MONICA LEWINSKY, FORMER WHITE HOUSE INTERN: I felt like a piece of trash. I felt -- I felt dirty and I felt used.
JONES: That same month, millions of viewers tuned in to see Barbara Walters interview Lewinsky on ABC's "20/20."
LEWINSKY: Sometimes, I have warms feelings. Sometimes, I'm proud of him still, and sometimes I hate his guts.
JONES: That lipstick she was wearing flew off the shelves. For a while, the former intern designed and sold handbags.
LEWINSKY: I tried every diet in the world.
JONES: And served a brief stint as a spokeswoman for weight loss program Jenny Craig.
LARRY KING, FORMER HOST, "LARRY KING LIVE": Tonight, Monica Lewinsky exclusive.
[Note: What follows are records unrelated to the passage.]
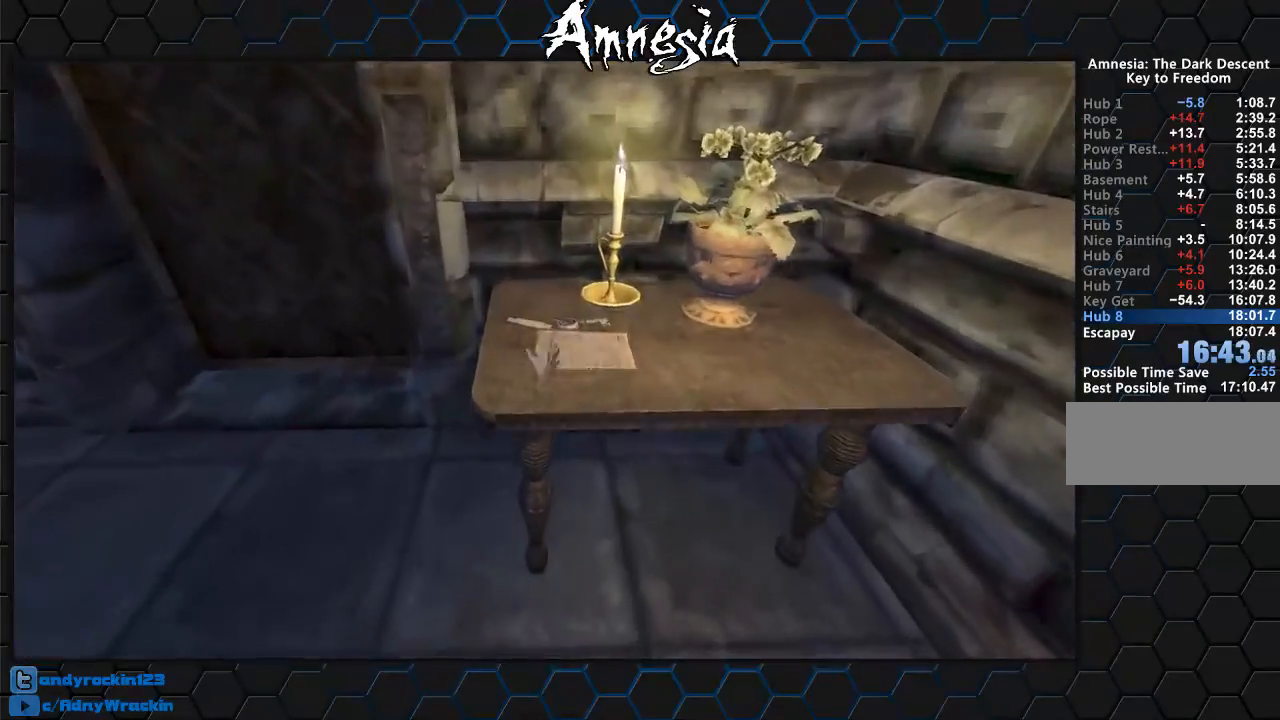
{"keys": ["shift"], "mouse": ["left"], "events": [[33, "mouse_left", "down"], [100, "mouse_left", "up"], [166, "mouse_left", "down"], [233, "mouse_left", "up"], [317, "mouse_left", "down"], [367, "mouse_left", "up"], [450, "mouse_left", "down"]]}
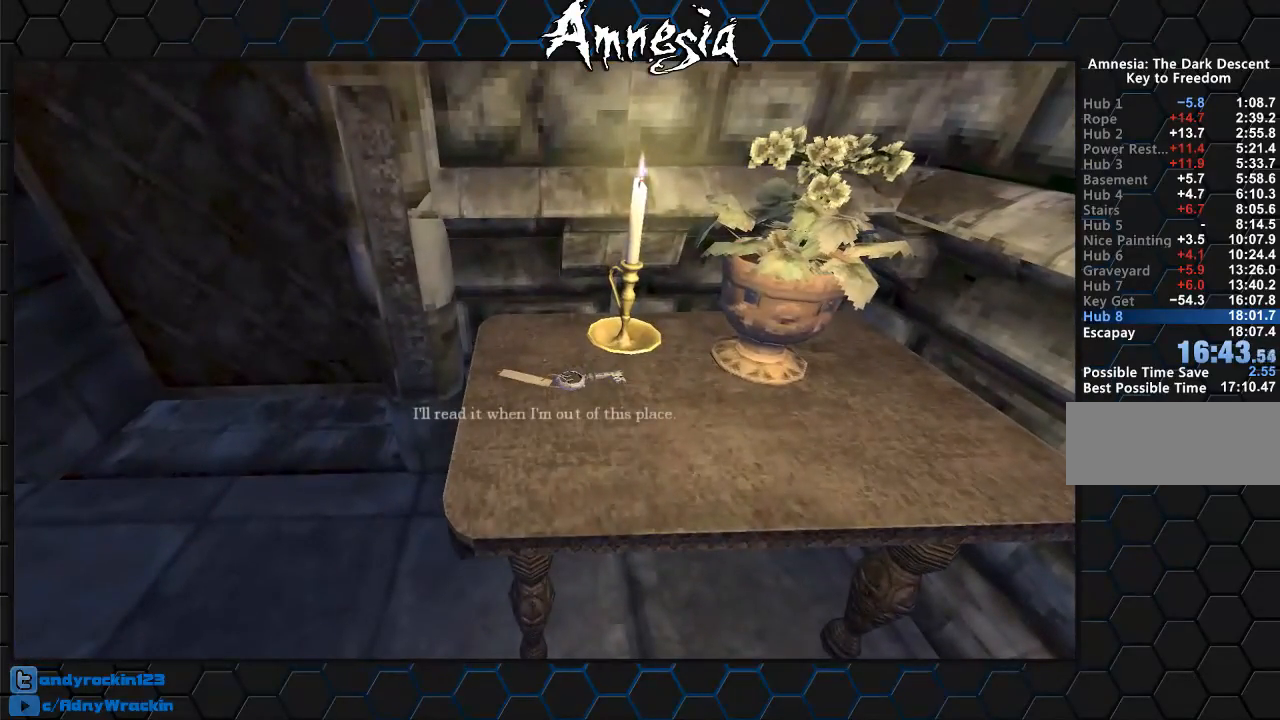
{"keys": ["shift"], "mouse": ["left"], "events": [[200, "mouse_left", "up"], [284, "mouse_left", "down"], [384, "mouse_left", "up"], [417, "mouse_left", "down"]]}
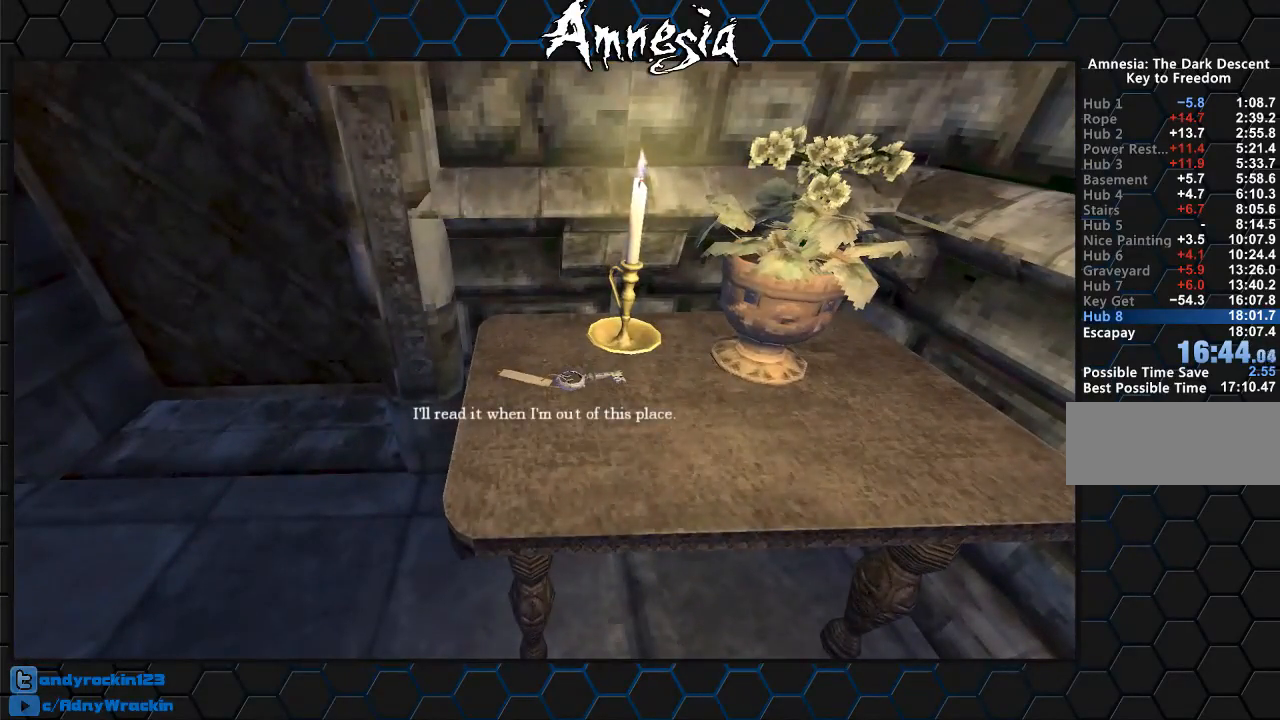
{"keys": ["shift"], "mouse": ["left"], "events": [[33, "mouse_left", "up"], [100, "mouse_left", "down"], [216, "mouse_left", "up"], [250, "mouse_left", "down"], [350, "mouse_left", "up"], [433, "mouse_left", "down"]]}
JONES: Lewinsky told Larry King in 2002 that the biggest misconception about her was:
LEWINSKY: Probably that I went to Washington with an agenda to seduce the president and then expose that relationship so I could become famous.
KING: All a scheme.
LEWINSKY: Right, when that is the farthest from the truth. I had really gone to Washington as a short pit stop on my way to graduate school.
JONES: Now, reports going back a couple of years say Lewinsky has been shopping around a tell-all book about her relationship with President Clinton.
Now, we haven't been able to confirm that. If she does ever write another book, it is sure to be a must-read. But, Wolf, you have got to wonder whether she would really be interested in being back in the spotlight in that way.
BLITZER: Athena, thanks very much.
And we are just getting this into THE SITUATION ROOM. The veteran NBC News anchor and correspondent Tom Brokaw is now revealing he has been diagnosed with cancer. He says his physicians are encouraged with the progress he is making. Tom Brokaw is 74 years old. He says he has multiple myeloma. It affects cells in bone marrow.
We wish him of course a complete, complete recovery.
That's it for me. Thanks very much for watching.